===== Data for this task
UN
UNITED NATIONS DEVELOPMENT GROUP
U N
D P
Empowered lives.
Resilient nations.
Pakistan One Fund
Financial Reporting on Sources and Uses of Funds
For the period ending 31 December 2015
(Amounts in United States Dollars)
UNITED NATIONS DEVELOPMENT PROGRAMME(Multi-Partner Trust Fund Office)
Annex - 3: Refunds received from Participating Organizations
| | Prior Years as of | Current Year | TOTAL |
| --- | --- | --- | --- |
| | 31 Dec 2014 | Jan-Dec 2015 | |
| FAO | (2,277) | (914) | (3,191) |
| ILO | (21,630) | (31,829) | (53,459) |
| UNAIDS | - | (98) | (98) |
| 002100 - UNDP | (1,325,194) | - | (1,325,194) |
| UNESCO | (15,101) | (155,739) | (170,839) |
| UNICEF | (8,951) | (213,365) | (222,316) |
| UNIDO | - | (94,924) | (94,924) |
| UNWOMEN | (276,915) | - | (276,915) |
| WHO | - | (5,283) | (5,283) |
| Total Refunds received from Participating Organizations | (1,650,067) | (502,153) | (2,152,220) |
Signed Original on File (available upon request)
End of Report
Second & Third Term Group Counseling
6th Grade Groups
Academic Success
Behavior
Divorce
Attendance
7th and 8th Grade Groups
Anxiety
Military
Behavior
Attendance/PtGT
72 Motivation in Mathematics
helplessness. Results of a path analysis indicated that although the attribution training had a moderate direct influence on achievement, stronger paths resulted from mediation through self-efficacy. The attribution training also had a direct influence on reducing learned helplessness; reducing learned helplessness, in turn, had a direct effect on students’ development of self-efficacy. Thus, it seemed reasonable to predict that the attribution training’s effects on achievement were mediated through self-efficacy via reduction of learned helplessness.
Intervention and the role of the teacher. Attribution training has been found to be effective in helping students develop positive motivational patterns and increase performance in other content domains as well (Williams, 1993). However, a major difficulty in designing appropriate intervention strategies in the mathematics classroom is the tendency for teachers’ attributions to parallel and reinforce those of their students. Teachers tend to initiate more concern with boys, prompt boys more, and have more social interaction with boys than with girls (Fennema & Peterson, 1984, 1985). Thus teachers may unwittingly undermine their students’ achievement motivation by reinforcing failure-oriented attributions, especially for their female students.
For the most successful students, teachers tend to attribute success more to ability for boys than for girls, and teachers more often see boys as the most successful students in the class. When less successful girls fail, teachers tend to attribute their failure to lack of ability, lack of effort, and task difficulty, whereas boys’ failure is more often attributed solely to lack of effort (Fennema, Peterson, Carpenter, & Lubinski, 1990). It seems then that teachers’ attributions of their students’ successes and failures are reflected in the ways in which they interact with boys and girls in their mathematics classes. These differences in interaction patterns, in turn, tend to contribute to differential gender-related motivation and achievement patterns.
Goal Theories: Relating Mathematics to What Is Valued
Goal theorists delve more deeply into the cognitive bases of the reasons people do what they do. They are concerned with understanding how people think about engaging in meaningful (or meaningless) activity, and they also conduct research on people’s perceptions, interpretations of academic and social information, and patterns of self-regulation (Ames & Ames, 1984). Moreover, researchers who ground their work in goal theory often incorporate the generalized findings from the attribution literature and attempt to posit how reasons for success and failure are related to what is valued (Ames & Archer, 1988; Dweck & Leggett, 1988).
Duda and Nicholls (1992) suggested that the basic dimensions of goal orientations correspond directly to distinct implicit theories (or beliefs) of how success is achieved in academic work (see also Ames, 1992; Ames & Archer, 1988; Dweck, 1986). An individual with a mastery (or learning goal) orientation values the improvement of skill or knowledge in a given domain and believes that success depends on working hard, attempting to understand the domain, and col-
==========
### What to do
Which lines above run from the one containing "- | (276,915) |" to the one containing "helplessness. Results of"? Give them again exactly, both ends included.

### Response to this exercise
| UNWOMEN | (276,915) | - | (276,915) |
| WHO | - | (5,283) | (5,283) |
| Total Refunds received from Participating Organizations | (1,650,067) | (502,153) | (2,152,220) |
Signed Original on File (available upon request)
End of Report
Second & Third Term Group Counseling
6th Grade Groups
Academic Success
Behavior
Divorce
Attendance
7th and 8th Grade Groups
Anxiety
Military
Behavior
Attendance/PtGT
72 Motivation in Mathematics
helplessness. Results of a path analysis indicated that although the attribution training had a moderate direct influence on achievement, stronger paths resulted from mediation through self-efficacy. The attribution training also had a direct influence on reducing learned helplessness; reducing learned helplessness, in turn, had a direct effect on students’ development of self-efficacy. Thus, it seemed reasonable to predict that the attribution training’s effects on achievement were mediated through self-efficacy via reduction of learned helplessness.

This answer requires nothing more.